Monday, January 01, 2007

Day 16 - Loafing in Luang

Luang Prabang is a really sleepy town. This is a good thing. After our hectic time in Vietnam, we were grateful for the small scale and quieter mood of Laos.

This said, we were rather put out by the temple behind our house. Buddhism has quite a name for tolerance and this too is a good thing. Why they need tolerance was very apparent to us when the temple behind our hotel began broadcasting chanting through loudspeakers in the wee hours of the morning.

You know how uplifting Buddhist chanting is with its lilting melodies and energising rhythm? Well, by the time we pulled ourselves out of bed, we'd had just about as much lilting as we could take.

What made it worse... much worse... was the fact that our hotel room walls, while appearing to be made of teak, were in fact made of nothing at all. The priest and his monotonous drone could have been right there in bed with us. In fact, thinking about it, that would have been much more convenient. We could have just smothered him with pillows and helped him on the path to enlightenment.

This also meant that the temple had several accomplices. Our room was one third of a traditional Lao dwelling. We could hear conversations in other rooms, whenever they walked across their floor, the moving floorboards in our room made the bed sway, and when a group left early on wheeling their luggage past our door it sounded like they were dragging heavy machinery over gravel. Add to this the incipient whine of the water pump under our floor and you'll understand why we didn't get a great night's sleep.

But the gardens were lovely and we were right by the river and, surely, the temple would stop soon right?

We found our own way into town along the Nam Khan river through some ramshackle buildings (all of which toted satellite dishes despite being on the verge of collapse) and over an open sewer that had been a stream in some long-forgotten previous life back at the dawn of time.

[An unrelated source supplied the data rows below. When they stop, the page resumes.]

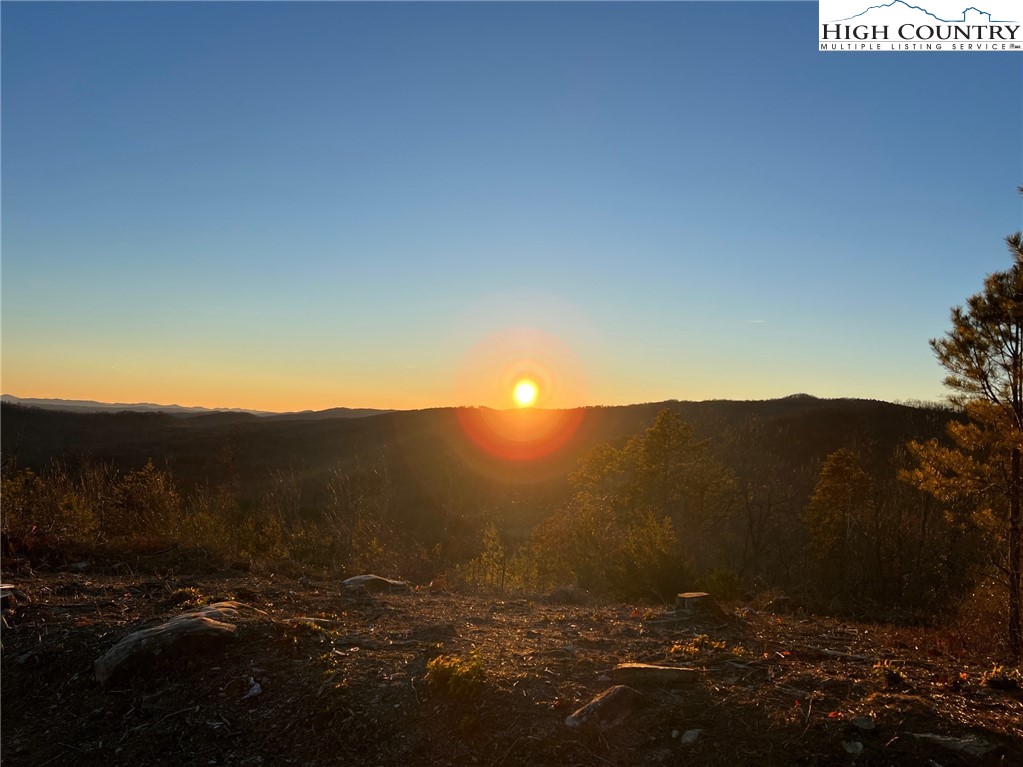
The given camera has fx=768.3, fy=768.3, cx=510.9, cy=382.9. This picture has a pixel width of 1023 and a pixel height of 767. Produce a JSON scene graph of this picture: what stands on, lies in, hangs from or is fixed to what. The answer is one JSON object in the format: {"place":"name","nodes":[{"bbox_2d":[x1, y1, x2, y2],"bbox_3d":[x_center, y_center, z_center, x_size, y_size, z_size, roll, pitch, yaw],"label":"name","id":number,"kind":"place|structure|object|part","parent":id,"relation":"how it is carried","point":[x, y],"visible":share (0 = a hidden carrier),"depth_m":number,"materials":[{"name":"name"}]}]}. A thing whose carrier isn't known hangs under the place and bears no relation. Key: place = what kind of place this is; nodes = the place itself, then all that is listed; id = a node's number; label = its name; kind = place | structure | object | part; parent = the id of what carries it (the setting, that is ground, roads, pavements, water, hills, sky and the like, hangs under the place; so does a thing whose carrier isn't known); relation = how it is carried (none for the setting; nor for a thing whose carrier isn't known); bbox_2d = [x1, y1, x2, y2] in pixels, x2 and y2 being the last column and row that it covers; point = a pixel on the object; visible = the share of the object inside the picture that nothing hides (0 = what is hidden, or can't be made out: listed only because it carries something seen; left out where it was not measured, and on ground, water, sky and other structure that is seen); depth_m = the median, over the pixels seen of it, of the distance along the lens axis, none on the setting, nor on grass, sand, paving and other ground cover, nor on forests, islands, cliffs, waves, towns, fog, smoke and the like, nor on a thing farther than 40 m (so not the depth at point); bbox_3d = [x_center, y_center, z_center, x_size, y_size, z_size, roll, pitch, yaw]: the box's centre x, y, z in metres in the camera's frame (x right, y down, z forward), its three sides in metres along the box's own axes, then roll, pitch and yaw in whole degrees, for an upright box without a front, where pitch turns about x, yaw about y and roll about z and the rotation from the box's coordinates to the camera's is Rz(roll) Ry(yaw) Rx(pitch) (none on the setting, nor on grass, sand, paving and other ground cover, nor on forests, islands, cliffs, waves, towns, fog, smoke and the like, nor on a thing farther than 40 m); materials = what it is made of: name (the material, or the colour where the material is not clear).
{"place":"outdoors","nodes":[
{"label":"outdoors","id":0,"kind":"place"},
{"bbox_2d":[1,463,101,550],"bbox_3d":[-8.473,2.377,13.721,2.267,1.922,2.260,0,-3,0],"label":"shrub","id":1,"kind":"object","parent":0,"point":[18,499],"visible":0.75,"depth_m":13.63,"materials":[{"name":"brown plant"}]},
{"bbox_2d":[106,460,183,544],"bbox_3d":[-7.396,2.668,15.484,1.734,2.147,1.798,0,-3,0],"label":"shrub","id":2,"kind":"object","parent":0,"point":[151,499],"visible":0.87,"depth_m":15.31,"materials":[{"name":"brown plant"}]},
{"bbox_2d":[1,394,392,417],"label":"distant mountain range","id":3,"kind":"structure","parent":0,"point":[68,402],"materials":[{"name":"grey"}]},
{"bbox_2d":[0,395,971,601],"label":"hill","id":4,"kind":"structure","parent":0,"point":[848,420],"materials":[{"name":"brown"}]},
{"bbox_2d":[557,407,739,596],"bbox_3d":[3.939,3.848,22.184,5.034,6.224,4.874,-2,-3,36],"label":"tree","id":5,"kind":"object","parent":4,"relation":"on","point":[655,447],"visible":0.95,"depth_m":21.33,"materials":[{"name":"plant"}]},
{"bbox_2d":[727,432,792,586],"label":"bare tree","id":6,"kind":"object","parent":4,"relation":"on","point":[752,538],"visible":0.91,"depth_m":23.32,"materials":[{"name":"brown plant"}]},
{"bbox_2d":[804,447,874,596],"bbox_3d":[8.153,3.750,18.996,1.959,4.305,2.072,-1,-3,30],"label":"tree","id":7,"kind":"object","parent":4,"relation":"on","point":[831,493],"visible":0.95,"depth_m":18.72,"materials":[{"name":"plant"}]},
{"bbox_2d":[0,0,1022,409],"label":"sky","id":8,"kind":"structure","parent":0,"point":[37,387],"materials":[{"name":"blue"}]},
{"bbox_2d":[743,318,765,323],"label":"contrail","id":9,"kind":"object","parent":8,"relation":"in","point":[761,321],"visible":0.91,"materials":[{"name":"white"}]},
{"bbox_2d":[0,558,1022,766],"label":"dirt ground","id":10,"kind":"structure","parent":0,"point":[591,611],"materials":[{"name":"brown"}]},
{"bbox_2d":[0,583,18,612],"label":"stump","id":11,"kind":"object","parent":10,"relation":"on","point":[3,587],"visible":0.86,"depth_m":6.88,"materials":[{"name":"stone"}]},
{"bbox_2d":[96,601,266,681],"bbox_3d":[-2.377,1.922,5.703,0.729,0.361,1.343,-2,-3,39],"label":"rock","id":12,"kind":"object","parent":10,"relation":"on","point":[174,624],"visible":0.86,"depth_m":5.43,"materials":[{"name":"stone"}]},
{"bbox_2d":[170,586,205,607],"bbox_3d":[-3.317,2.195,7.855,0.495,0.219,0.502,0,-3,0],"label":"shrub","id":13,"kind":"object","parent":10,"relation":"on","point":[189,591],"visible":0.67,"depth_m":7.82,"materials":[{"name":"green plant"}]},
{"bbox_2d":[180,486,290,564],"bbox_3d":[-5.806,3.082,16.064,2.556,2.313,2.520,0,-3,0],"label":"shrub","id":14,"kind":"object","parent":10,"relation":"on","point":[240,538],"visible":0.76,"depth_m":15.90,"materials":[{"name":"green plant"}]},
{"bbox_2d":[243,677,262,698],"bbox_3d":[-1.611,1.895,4.788,0.137,0.087,0.186,2,-3,-35],"label":"rock","id":15,"kind":"object","parent":10,"relation":"on","point":[255,690],"visible":0.92,"depth_m":4.75,"materials":[{"name":"white"}]},
{"bbox_2d":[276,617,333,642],"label":"shrub","id":16,"kind":"object","parent":10,"relation":"on","point":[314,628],"visible":0.71,"depth_m":6.11,"materials":[{"name":"plant"}]},
{"bbox_2d":[281,616,336,628],"bbox_3d":[-1.767,2.091,6.642,0.543,0.126,0.310,0,-3,0],"label":"rock","id":17,"kind":"object","parent":10,"relation":"on","point":[322,619],"visible":0.7,"depth_m":6.59,"materials":[{"name":"grey stone"}]},
{"bbox_2d":[318,460,407,572],"bbox_3d":[-3.747,3.494,18.816,2.799,3.398,2.892,0,-3,0],"label":"shrub","id":18,"kind":"object","parent":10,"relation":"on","point":[373,542],"visible":0.86,"depth_m":18.65,"materials":[{"name":"plant"}]},
{"bbox_2d":[342,573,408,591],"bbox_3d":[-1.683,2.482,9.387,0.846,0.256,0.630,1,-3,-12],"label":"rock","id":19,"kind":"object","parent":10,"relation":"on","point":[363,579],"visible":0.83,"depth_m":9.24,"materials":[{"name":"grey stone"}]},
{"bbox_2d":[424,653,485,699],"bbox_3d":[-0.345,1.859,4.856,0.507,0.281,0.520,0,-3,0],"label":"shrub","id":20,"kind":"object","parent":10,"relation":"on","point":[441,667],"visible":0.85,"depth_m":4.80,"materials":[{"name":"green plant"}]},
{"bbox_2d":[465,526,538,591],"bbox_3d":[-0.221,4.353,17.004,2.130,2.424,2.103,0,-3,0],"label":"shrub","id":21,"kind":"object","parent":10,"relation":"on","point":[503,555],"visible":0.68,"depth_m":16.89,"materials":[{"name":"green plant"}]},
{"bbox_2d":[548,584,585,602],"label":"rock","id":22,"kind":"object","parent":10,"relation":"on","point":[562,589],"visible":0.92,"depth_m":10.29,"materials":[{"name":"grey stone"}]},
{"bbox_2d":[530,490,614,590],"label":"shrub","id":23,"kind":"object","parent":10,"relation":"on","point":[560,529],"visible":0.76,"depth_m":17.69,"materials":[{"name":"green plant"}]},
{"bbox_2d":[565,685,642,729],"bbox_3d":[0.542,1.901,4.429,0.297,0.212,0.570,-2,-4,42],"label":"rock","id":24,"kind":"object","parent":10,"relation":"on","point":[604,699],"visible":0.94,"depth_m":4.35,"materials":[{"name":"stone"}]},
{"bbox_2d":[617,511,683,600],"bbox_3d":[2.793,3.628,15.518,1.621,2.170,1.703,0,-3,0],"label":"shrub","id":25,"kind":"object","parent":10,"relation":"on","point":[649,538],"visible":0.91,"depth_m":15.30,"materials":[{"name":"green plant"}]},
{"bbox_2d":[614,662,698,684],"bbox_3d":[0.974,1.977,5.188,0.601,0.124,0.343,0,-3,0],"label":"rock","id":26,"kind":"object","parent":10,"relation":"on","point":[670,673],"visible":0.93,"depth_m":5.10,"materials":[{"name":"brown stone"}]},
{"bbox_2d":[679,728,701,744],"bbox_3d":[0.968,1.916,4.162,0.131,0.067,0.151,-2,-3,37],"label":"rock","id":27,"kind":"object","parent":10,"relation":"on","point":[691,735],"visible":0.97,"depth_m":4.13,"materials":[{"name":"grey stone"}]},
{"bbox_2d":[675,591,715,612],"bbox_3d":[2.036,2.450,8.497,0.457,0.256,0.435,3,-3,-39],"label":"tree stump","id":28,"kind":"object","parent":10,"relation":"on","point":[695,596],"visible":0.91,"depth_m":8.34,"materials":[{"name":"brown wood"}]},
{"bbox_2d":[668,634,742,657],"bbox_3d":[1.552,2.156,6.226,0.731,0.201,0.628,0,-3,0],"label":"shrub","id":29,"kind":"object","parent":10,"relation":"on","point":[678,647],"visible":0.69,"depth_m":6.23,"materials":[{"name":"green plant"}]},
{"bbox_2d":[702,569,740,601],"bbox_3d":[3.746,3.688,13.741,0.856,0.747,0.901,0,-3,0],"label":"shrub","id":30,"kind":"object","parent":10,"relation":"on","point":[719,583],"visible":0.78,"depth_m":13.62,"materials":[{"name":"green plant"}]},
{"bbox_2d":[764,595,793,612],"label":"rock","id":31,"kind":"object","parent":10,"relation":"on","point":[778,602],"visible":0.87,"depth_m":10.72,"materials":[{"name":"stone"}]},
{"bbox_2d":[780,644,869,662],"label":"fallen branch","id":32,"kind":"object","parent":10,"relation":"on","point":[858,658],"visible":0.94,"depth_m":6.12,"materials":[{"name":"wood"}]},
{"bbox_2d":[842,740,863,753],"bbox_3d":[1.801,1.920,4.052,0.114,0.056,0.120,-2,-3,39],"label":"rock","id":33,"kind":"object","parent":10,"relation":"on","point":[850,750],"visible":0.98,"depth_m":4.03,"materials":[{"name":"stone"}]},
{"bbox_2d":[850,715,876,730],"bbox_3d":[2.006,1.932,4.369,0.146,0.068,0.143,3,-4,-44],"label":"rock","id":34,"kind":"object","parent":10,"relation":"on","point":[858,720],"visible":0.97,"depth_m":4.34,"materials":[{"name":"grey stone"}]},
{"bbox_2d":[871,660,905,686],"bbox_3d":[2.635,2.031,5.359,0.300,0.176,0.316,0,-3,0],"label":"small plant","id":35,"kind":"object","parent":10,"relation":"on","point":[894,675],"visible":0.87,"depth_m":5.34,"materials":[{"name":"green plant"}]},
{"bbox_2d":[910,731,996,756],"bbox_3d":[2.359,1.928,4.090,0.417,0.095,0.276,-2,-4,43],"label":"rock","id":36,"kind":"object","parent":10,"relation":"on","point":[964,746],"visible":0.89,"depth_m":4.04,"materials":[{"name":"grey stone"}]},
{"bbox_2d":[900,203,1022,661],"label":"pine tree","id":37,"kind":"object","parent":10,"relation":"on","point":[1017,327],"visible":0.99,"depth_m":7.05,"materials":[{"name":"brown"}]},
{"label":"trunk","id":38,"kind":"part","parent":37,"relation":"part of","materials":[{"name":"brown wood"}]},
{"bbox_2d":[952,570,1014,652],"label":"shrub","id":39,"kind":"object","parent":10,"relation":"on","point":[990,600],"visible":0.65,"depth_m":8.53,"materials":[{"name":"plant"}]},
{"bbox_2d":[984,664,1021,689],"bbox_3d":[3.399,2.026,5.277,0.352,0.174,0.357,0,-3,0],"label":"small plant","id":40,"kind":"object","parent":10,"relation":"on","point":[1000,675],"visible":0.9,"depth_m":5.25,"materials":[{"name":"green plant"}]},
{"bbox_2d":[511,378,538,407],"label":"sun","id":41,"kind":"structure","parent":0,"point":[526,392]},
{"bbox_2d":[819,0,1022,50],"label":"logo","id":42,"kind":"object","parent":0,"point":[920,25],"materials":[{"name":"white"}]}
]}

First stop was the Sticky Rice Exhibition. We'd been told about this by our hotelier but hadn't really intended to go. But there we were standing right outside it. Good thing too because it really was excellent. Very well produced and extremely informative both about rice itself and the culture of Laos. There were insightful exhibits though such as the Contented Rice Farmer Song, a good glimpse into how socialism has become part of the mindset here.

Town was sleepy by day too. There were restaurants, Internet cafes and tour offices lining most streets in the main area but still plenty of areas of temples and houses where the locals lived. It was a great town to walk around. Better still to bike and we rented bikes for the three remaining days we were to be there.

We didn't do much but explore that day. We'd toyed with the idea of doing some trekking, rafting or even some mountain biking out in the forests but Vietnam had scared us out of the idea of an organised tour. Then we hit on something which turned out to be one of the best things we did on the whole trip. We booked it for the next day and spent the rest of the day in cafes or exploring.

We got back to our hotel late, but the Buddhists were still at it in the twinkling darkness. To add to our joy, the hotel staff had left us without any towels. We had to get the owner out of bed to get us some. It hardly mattered though. There wasn't any hot water either.